Victor almost gave up trying
Victor thought he was one of those people buried too deep to be saved.
His wife lost her job of 22 years in November 2010. Along with the job, she lost her health insurance, which Victor also used. Shortly after that, Victor, a former restaurant owner, was diagnosed with cancer. Suddenly, the family was without most of its income and was facing a medical emergency without insurance.
“Everything just went downhill,” Victor said.
Victor said he hadn’t missed any payments for the first eight years of his mortgage, but with the medical bills, he started to fall behind.
Eventually, the bank started the foreclosure process on Victor’s house.
“We thought maybe we should let go of the house,” he said.
But Victor saw a flier for St. Johns County Legal Aid and sought help with the foreclosure. He was referred to the housing partnership and was shocked to find out they could acquire government grants to help him.
“I didn’t know I could qualify for anything,” he said.
Eventually, Victor received a grant that restored his loan to good standing. He didn’t qualify for the payments going forward, but his lender agreed to modify the terms of his loan. It was enough to keep him in the house.
Fewer foreclosures help everyone
While some foreclosures are certainly necessary, avoiding them is usually good for everyone involved.
Foreclosed properties often sit vacant for long periods of time and are sometimes sold at well below market value, which drives down the value of surrounding homes.
Also, Birmingham and Dwyer pointed out, people who know their houses are going to be foreclosed on tend not to do any maintenance on their homes.
“A foreclosed home is no good for anybody,” Birmingham said. “Foreclosed homes drag down the economy of a neighborhood.”
That’s why the housing partnership works with people like Victor.
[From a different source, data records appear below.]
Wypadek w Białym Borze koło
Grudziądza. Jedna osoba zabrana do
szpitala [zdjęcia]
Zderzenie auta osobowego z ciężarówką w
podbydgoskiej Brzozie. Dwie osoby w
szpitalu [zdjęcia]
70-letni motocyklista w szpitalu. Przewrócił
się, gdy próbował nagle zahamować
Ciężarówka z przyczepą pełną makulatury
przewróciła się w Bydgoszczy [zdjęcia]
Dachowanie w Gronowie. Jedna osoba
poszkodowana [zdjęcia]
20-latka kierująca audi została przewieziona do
If they can help people solve short-term difficulties without a foreclosure, everyone benefits.
Since Victor received his assistance, he’s been able to get his financial life back on sound footing.
His wife is working again, his health has improved and he’s old enough to collect retirement payments.
And they can still welcome their grandchildren to their home.
“Everything has gone right since we met these people,” Victor said. “We’re going to keep the house and we’re happy.
“It was just perfect. I can’t really emphasize enough how important it is for people to go to them (at the housing partnership). They’re very realistic people; they will try.”